L'ultima immagine della notte di Coppa riporta all'antichità, quando nei giochi di guerra, il combattente, vincitore, mostrava, nudo, la propria forza. Neymar Jr si toglie la maglietta e sotto la curva, espone il fisico, statuario. Il simbolo della grandezza. Il brasiliano, in contropiede, a recupero ultimato, segna il gol numero tre, infilando con una rasoiata Buffon, punendo l'assalto bianconero.

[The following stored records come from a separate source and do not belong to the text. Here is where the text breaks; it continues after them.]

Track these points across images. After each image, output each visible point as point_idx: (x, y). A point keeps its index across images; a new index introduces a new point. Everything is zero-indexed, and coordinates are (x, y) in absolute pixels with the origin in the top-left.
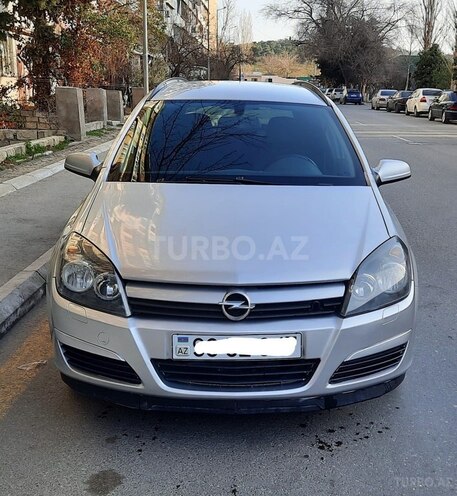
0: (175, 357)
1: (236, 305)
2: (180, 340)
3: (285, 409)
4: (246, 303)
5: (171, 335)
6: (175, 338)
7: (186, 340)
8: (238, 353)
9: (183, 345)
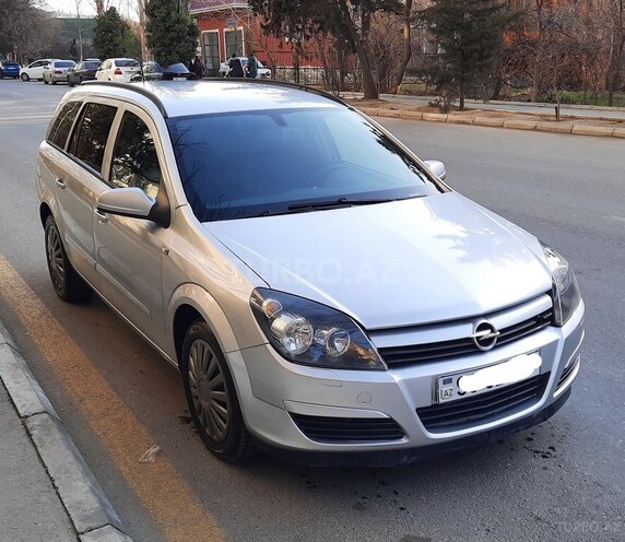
0: (441, 401)
1: (486, 333)
2: (445, 382)
4: (493, 331)
5: (436, 379)
6: (441, 381)
7: (450, 381)
8: (494, 384)
9: (448, 387)
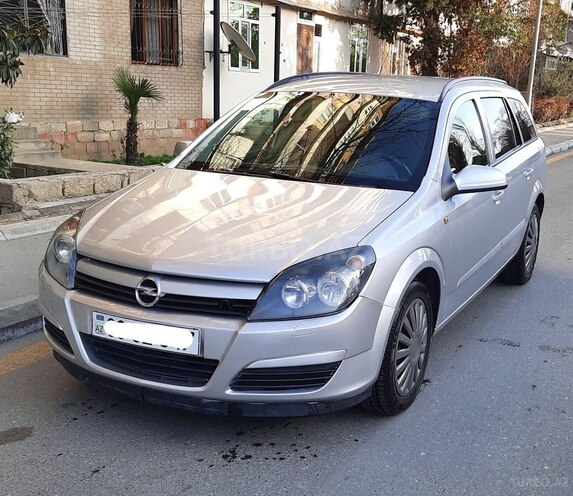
0: (94, 334)
1: (149, 291)
2: (98, 318)
3: (190, 407)
4: (156, 291)
5: (92, 310)
6: (94, 315)
7: (102, 318)
9: (99, 322)
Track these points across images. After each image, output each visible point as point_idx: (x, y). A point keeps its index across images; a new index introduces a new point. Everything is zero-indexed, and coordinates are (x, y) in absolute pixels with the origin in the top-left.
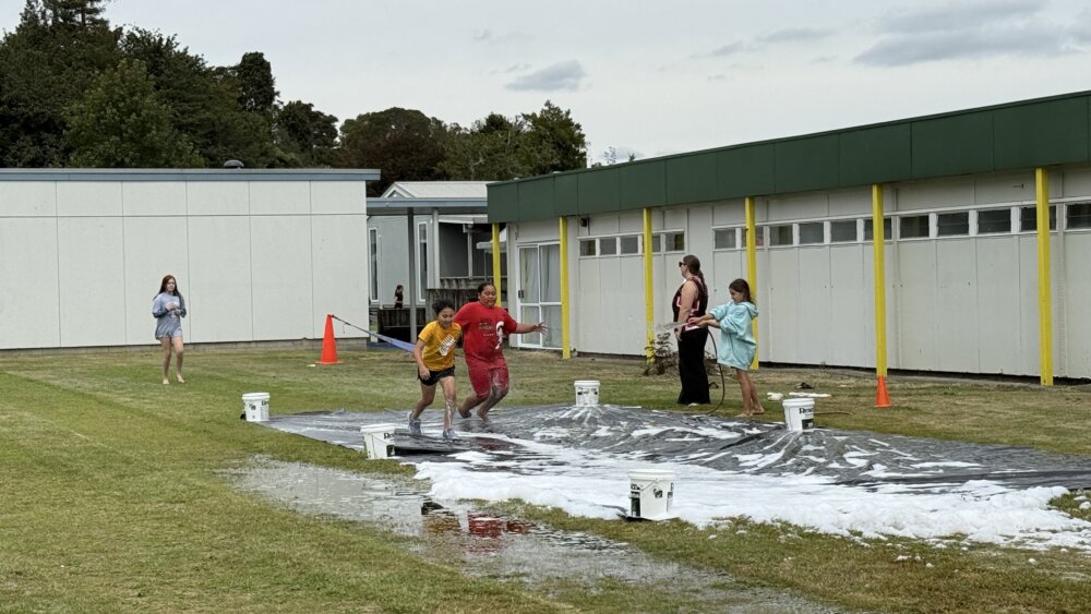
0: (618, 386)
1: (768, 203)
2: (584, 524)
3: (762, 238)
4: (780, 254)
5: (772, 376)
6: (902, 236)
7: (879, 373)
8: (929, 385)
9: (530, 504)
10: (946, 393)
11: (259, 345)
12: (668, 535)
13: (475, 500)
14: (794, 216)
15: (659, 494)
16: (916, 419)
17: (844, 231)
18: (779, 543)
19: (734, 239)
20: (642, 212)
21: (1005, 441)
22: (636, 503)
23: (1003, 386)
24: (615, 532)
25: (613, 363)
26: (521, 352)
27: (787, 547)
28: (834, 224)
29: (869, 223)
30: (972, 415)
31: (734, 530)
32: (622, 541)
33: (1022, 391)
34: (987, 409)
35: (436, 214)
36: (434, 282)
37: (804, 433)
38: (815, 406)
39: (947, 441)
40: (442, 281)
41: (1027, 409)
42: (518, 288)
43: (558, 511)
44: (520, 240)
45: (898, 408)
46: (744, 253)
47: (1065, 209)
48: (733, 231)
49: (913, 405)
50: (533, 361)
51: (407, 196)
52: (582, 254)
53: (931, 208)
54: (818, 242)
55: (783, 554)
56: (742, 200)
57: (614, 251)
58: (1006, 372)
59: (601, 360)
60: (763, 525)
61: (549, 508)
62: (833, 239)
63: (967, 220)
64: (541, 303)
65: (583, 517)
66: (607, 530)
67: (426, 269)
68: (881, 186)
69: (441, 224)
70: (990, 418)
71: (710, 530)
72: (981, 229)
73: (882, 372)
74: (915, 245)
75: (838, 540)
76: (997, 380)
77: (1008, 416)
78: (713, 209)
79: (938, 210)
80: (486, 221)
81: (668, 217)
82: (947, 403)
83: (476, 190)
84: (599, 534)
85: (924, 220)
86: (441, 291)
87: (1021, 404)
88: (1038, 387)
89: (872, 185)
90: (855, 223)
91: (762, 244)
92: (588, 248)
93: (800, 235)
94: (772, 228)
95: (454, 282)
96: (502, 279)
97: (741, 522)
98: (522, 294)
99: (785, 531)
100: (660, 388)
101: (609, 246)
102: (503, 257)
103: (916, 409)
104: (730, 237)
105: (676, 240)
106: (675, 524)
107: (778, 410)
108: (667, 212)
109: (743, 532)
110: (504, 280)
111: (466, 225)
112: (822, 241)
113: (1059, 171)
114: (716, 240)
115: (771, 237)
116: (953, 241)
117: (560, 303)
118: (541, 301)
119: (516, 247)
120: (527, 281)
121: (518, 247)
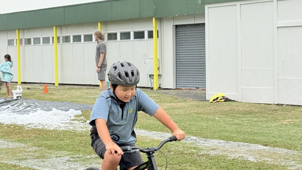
1: (24, 31)
3: (22, 43)
4: (28, 47)
6: (63, 42)
7: (56, 85)
8: (67, 88)
14: (32, 35)
17: (46, 40)
28: (44, 38)
30: (67, 95)
34: (74, 93)
46: (17, 47)
47: (107, 35)
48: (13, 40)
53: (71, 33)
54: (39, 44)
56: (16, 30)
58: (91, 84)
62: (43, 43)
63: (81, 37)
68: (56, 27)
70: (72, 95)
72: (85, 41)
73: (57, 85)
74: (66, 45)
76: (89, 86)
77: (77, 95)
78: (7, 33)
79: (73, 34)
88: (99, 88)
89: (53, 26)
90: (49, 38)
93: (34, 41)
94: (25, 39)
104: (13, 41)
112: (40, 43)
113: (105, 23)
114: (8, 43)
115: (25, 42)
116: (77, 44)
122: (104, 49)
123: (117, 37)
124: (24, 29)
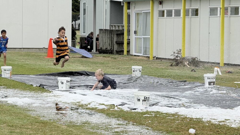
3: (227, 12)
11: (25, 50)
19: (217, 12)
26: (135, 57)
40: (110, 26)
42: (134, 30)
44: (136, 9)
46: (220, 18)
48: (217, 8)
52: (159, 17)
57: (172, 16)
64: (142, 36)
81: (192, 3)
91: (227, 15)
92: (162, 14)
95: (117, 27)
98: (135, 32)
101: (170, 13)
105: (196, 12)
110: (129, 26)
111: (122, 2)
114: (210, 12)
115: (231, 11)
117: (149, 37)
118: (143, 36)
119: (134, 12)
120: (138, 27)
121: (135, 12)
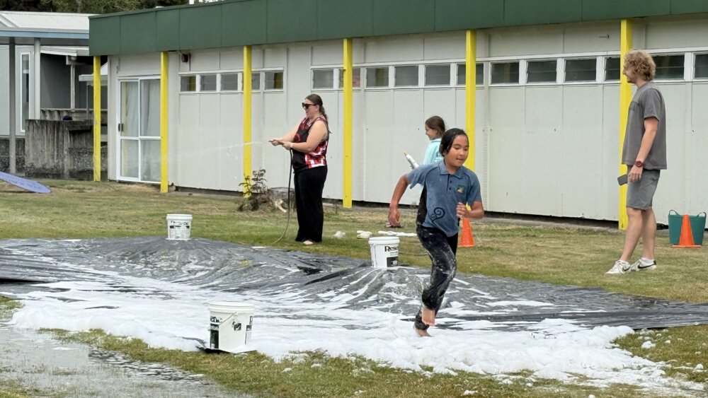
0: (212, 221)
1: (365, 45)
2: (162, 356)
3: (359, 79)
4: (377, 97)
5: (364, 215)
6: (493, 81)
8: (514, 227)
9: (110, 335)
10: (527, 236)
12: (244, 368)
13: (56, 330)
14: (390, 58)
15: (238, 326)
16: (498, 260)
17: (438, 75)
18: (352, 377)
19: (332, 79)
20: (243, 50)
21: (579, 282)
22: (215, 336)
23: (583, 230)
24: (192, 364)
25: (210, 198)
26: (120, 185)
27: (359, 380)
28: (430, 69)
29: (462, 68)
30: (551, 257)
31: (309, 364)
32: (197, 372)
33: (600, 235)
34: (565, 251)
35: (38, 45)
36: (36, 114)
37: (388, 270)
38: (399, 244)
39: (524, 280)
40: (43, 112)
41: (603, 251)
42: (118, 122)
43: (138, 343)
44: (121, 73)
45: (481, 248)
46: (341, 94)
48: (331, 72)
49: (496, 246)
50: (130, 194)
51: (9, 26)
52: (182, 89)
53: (522, 54)
54: (413, 84)
55: (355, 388)
56: (343, 38)
57: (214, 88)
58: (587, 217)
59: (198, 195)
60: (338, 359)
61: (129, 339)
62: (427, 82)
63: (556, 67)
64: (140, 137)
65: (161, 348)
66: (184, 361)
67: (28, 100)
68: (475, 31)
69: (42, 55)
70: (568, 260)
71: (286, 363)
72: (568, 77)
74: (505, 91)
75: (410, 374)
76: (578, 224)
77: (584, 258)
78: (312, 48)
79: (528, 57)
80: (87, 54)
81: (267, 57)
82: (528, 244)
83: (78, 23)
84: (176, 365)
85: (515, 66)
86: (41, 121)
87: (598, 247)
88: (616, 231)
89: (465, 30)
90: (449, 67)
92: (189, 83)
93: (396, 77)
94: (369, 70)
95: (56, 114)
96: (102, 112)
97: (317, 355)
98: (121, 127)
99: (358, 365)
100: (253, 224)
101: (208, 83)
102: (104, 90)
103: (498, 250)
104: (328, 77)
105: (275, 79)
106: (252, 357)
107: (364, 246)
108: (268, 51)
109: (318, 365)
110: (104, 114)
111: (69, 57)
112: (416, 83)
113: (643, 23)
114: (314, 80)
115: (367, 78)
116: (542, 88)
117: (159, 138)
118: (141, 135)
119: (117, 81)
120: (127, 115)
121: (119, 80)
122: (656, 105)
123: (683, 68)
124: (368, 37)
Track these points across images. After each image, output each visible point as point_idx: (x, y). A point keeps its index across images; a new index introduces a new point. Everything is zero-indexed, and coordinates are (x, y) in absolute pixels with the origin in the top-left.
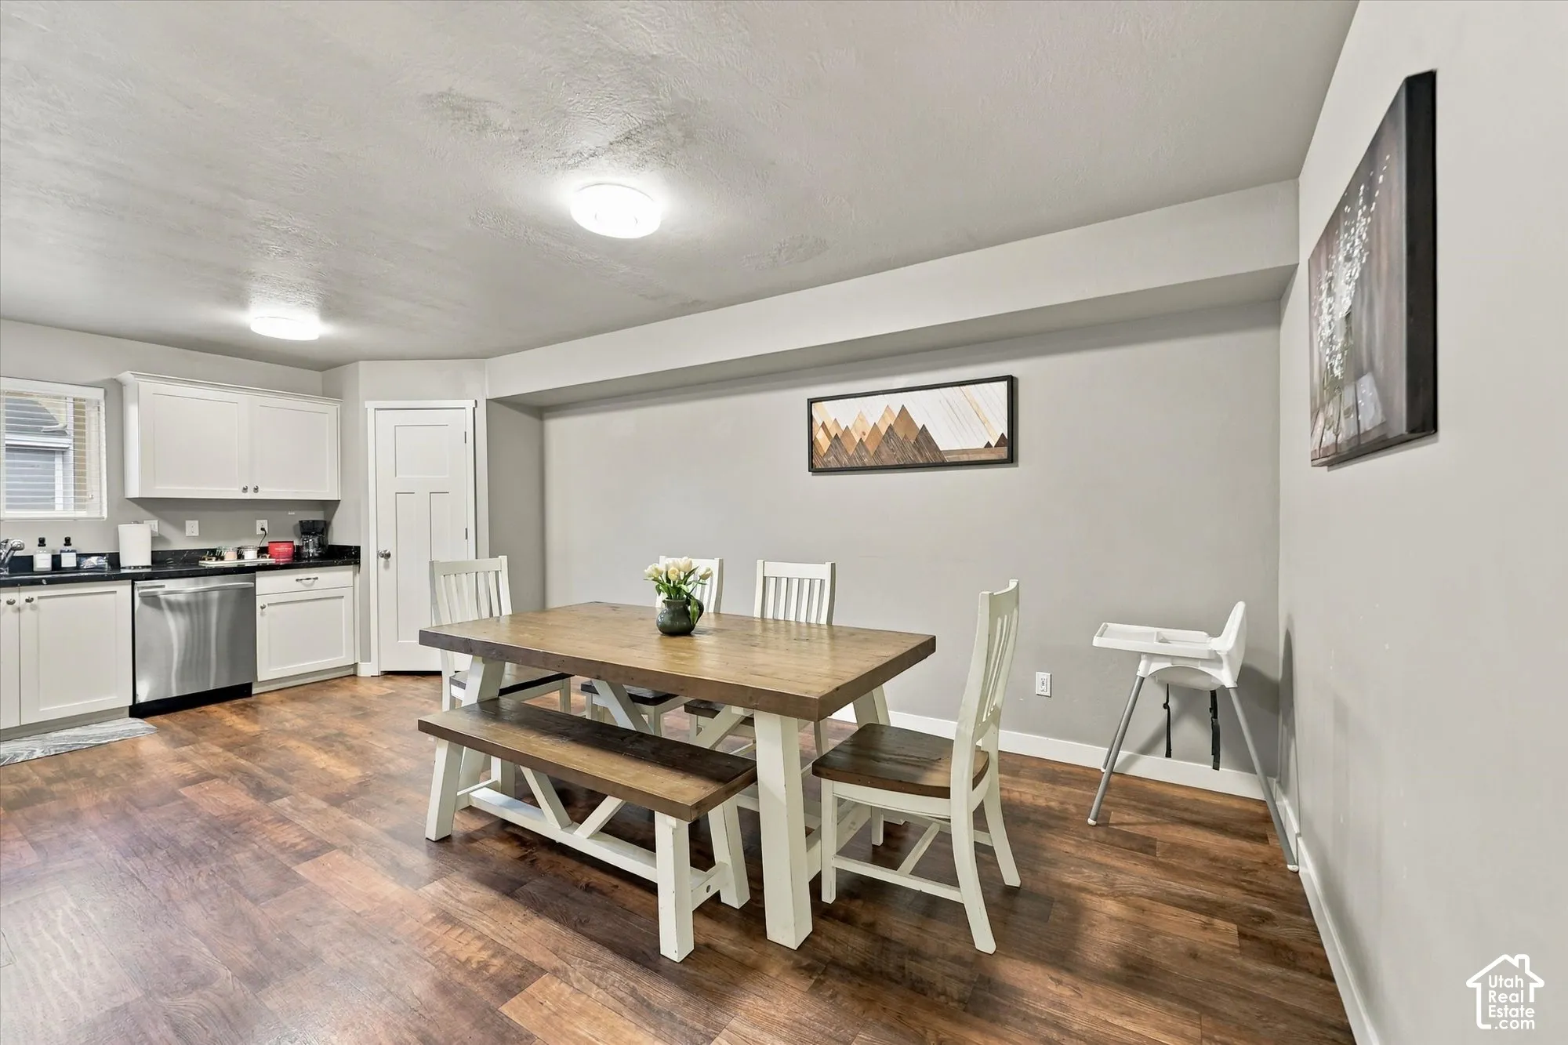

In questo ricordo, c'è la forza della Juve, perché fino al triplice fischio la squadra di Allegri riesce a tenere aperta la porta della vittoria. Non una cosa prevedibile al via. Invece, per determinati frangenti, c'è partita. Il Barcellona è superiore, perché gioca al calcio come nessuna squadra al Mondo. L'inizio dei due tempi è emblematico. Palla a terra, movimenti sincronizzati, spauracchi che si presentano, con preoccupante facilità, al cospetto di un Buffon formato Mundial.
Colpita a freddo, evidentemente in imbarazzo, la Juve ha la forza di reagire, sfruttando l'aiuto del Barcellona, che si ferma e si guarda. Il Barca arretra e si affida a un palleggio stantio, che puzza di vecchio. I bianconeri intuiscono che se salta la prima linea del pressing catalano, si può fare male, perché ci sono spazi in cui affondare. Manca un pizzico di tranquillità, di cinismo.
Il pari arriva, da un'idea di Marchisio, da un tap in di Morata. Luis Enrique si alza subito per incoraggiare i suoi, intuisce il pericolo. Pogba cade in area, episodio dubbio e svolta alla partita, perché la Juve perde le coordinate dei reparti e subisce la furia di Messi. 45 minuti in naftalina, poi un secondo tempo elettrico. Accelerazione, conclusione velenosa, Buffon così così, Suarez un falco. Il secondo montante fa male. Il finale è di nervi, un assalto senza giuste idee.
L'uomo verde, con la cresta, gonfia il petto, è giovane, vince il Barcellona di Neymar, è giusto così, hanno vinto i più forti, ma è bello vedere i vinti onorare una finale, giocarsela, anche partendo dai blocchi in ritardo.